Ey Aziz!..
Bu vasiyet, ALLAH'I zikretmek ve zikrullâh'ın meyveleri hakkındadır.
Her vakit, mümkün olduğu müddetçe Zikrullâh'a devam edin!.
ister gizlice, ister aşikâr, ister cemaatla, ister yalnız., her hâlde Allah'ı zikredin!.
Zira, Allah Celle Celalühü :
"Siz beni zikrederseniz ben de sizi zikrederim." (Bakara sûresi. Âyet 152)
buyuruyor.

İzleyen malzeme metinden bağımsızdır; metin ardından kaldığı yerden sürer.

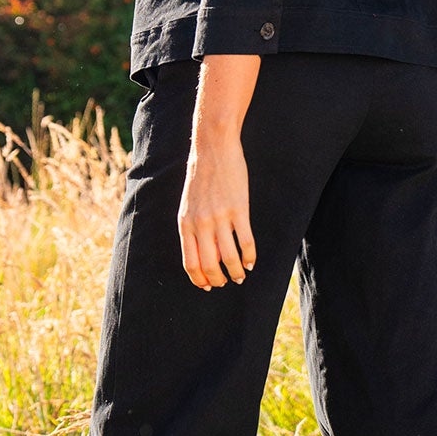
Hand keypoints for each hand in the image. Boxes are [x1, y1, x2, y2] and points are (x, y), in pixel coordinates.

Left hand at [178, 131, 255, 288]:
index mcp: (185, 224)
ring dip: (237, 272)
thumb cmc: (201, 177)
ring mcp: (220, 217)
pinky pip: (246, 241)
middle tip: (227, 282)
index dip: (199, 279)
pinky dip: (250, 256)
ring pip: (229, 257)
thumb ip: (193, 228)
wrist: (213, 149)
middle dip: (219, 279)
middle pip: (209, 265)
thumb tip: (204, 254)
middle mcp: (200, 224)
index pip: (190, 262)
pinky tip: (252, 262)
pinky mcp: (239, 209)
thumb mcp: (189, 204)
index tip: (208, 286)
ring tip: (241, 275)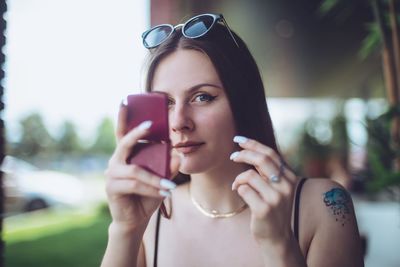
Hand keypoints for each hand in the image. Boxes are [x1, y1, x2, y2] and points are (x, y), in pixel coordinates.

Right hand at [104, 104, 177, 228]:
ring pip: (136, 171)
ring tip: (170, 186)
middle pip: (125, 143)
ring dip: (155, 179)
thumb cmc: (147, 195)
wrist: (136, 219)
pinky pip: (134, 184)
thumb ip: (167, 166)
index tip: (124, 101)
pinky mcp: (112, 188)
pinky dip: (151, 188)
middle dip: (138, 133)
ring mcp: (112, 174)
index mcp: (126, 156)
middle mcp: (116, 161)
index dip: (122, 118)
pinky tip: (163, 194)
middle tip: (150, 124)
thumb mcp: (160, 179)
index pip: (122, 134)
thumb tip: (177, 154)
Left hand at [231, 136, 297, 244]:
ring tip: (237, 185)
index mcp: (290, 177)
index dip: (253, 144)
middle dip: (244, 154)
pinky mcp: (264, 209)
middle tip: (232, 156)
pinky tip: (238, 193)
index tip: (238, 139)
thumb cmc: (272, 209)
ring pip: (249, 175)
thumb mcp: (276, 187)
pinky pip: (244, 189)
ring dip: (239, 178)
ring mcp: (276, 198)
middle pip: (262, 159)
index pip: (271, 154)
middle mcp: (286, 186)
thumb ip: (268, 171)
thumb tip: (249, 150)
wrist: (277, 238)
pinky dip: (237, 188)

Bu da; Allah, kendi zikrini, kulun zikrine cevap kıldığına delâlet eder.
Şimdi sana şöyle bir sual sorarım,..
- Hangi sıkıntı kula günâhlardan zararlı olabilir?..
Allah Rasulü Aleyhisselam'ın sıkıntılı zamanlarında,
«Elhamdu lillahîalâ külli hâlin.»
«Her durumda ALLAH'a hamd olsun.
ve., ferahlık zamanlarında ise;
« Elhamdu lillahîl muni'mil mufzili »
17
«Ni'metleri ihsan eden ALLAH'a hamd olsun. »
diyerek dua ettiği rivayet edilmektedir:
Ey Aziz!..
Daima kalbini Allah'ın zikriyle şuurlandırırsan, kalbin zikrin nuruyla nûr'lanır..
İşte o nûr, sana keşfin verilmesine vesile olur.
Bil ki!..
Ancak nûr ile de eşyanın hakikatini keşfetmek gerçekleşebilir.
Bir kimsede, inayeti ilahî ile keşf hasıl olursa, ona, o vesile ile haya duygusu da
gelir...
Buna delil ise, komşun ve saygıya layık gördüğün kimselerden haya etmendir.
Ve yine bilesin ki...
Bizim kelâmımız, ancak mü m in olanlaradır.
Vasiyetlerimiz de ALLAH'a ve "O'nun Rasulleri vasıtasıyla bize gönderdiklerine
inanan müslümanlaradır.
ALLAH Celle Celalühü, Hadis-i Kudside şöyle buyurmaktadır:
«Kulum beni zikr ettiğinde Ben kulumla beraberim...
Şayet kulum beni nefsinde zikrederse Ben de onu nefsimde zikr ederim...
Şayet BENi cemaatla zikrederse Bende onu daha hayırlı bir cemaatta
zikrederim... »
(Ebu Hureyre; Buhari, Müslim.)
Ayrıca kendisini zikredenleri Kur'ân'da da anmıştır şöyle ki:
«ALLAH'I çok zikr eden erkekler ve kadınlar... »
(Ahzab sûresi, Âyet 35)
Dolayısıyla biz de şöyle vasiyet ederiz:
— Zikirlerin en yücesi; Allah'ı her hâl de
(yatarken, gezerken, otururken, bir başka işle uğraşırken gibi..) dâim zikretmektir.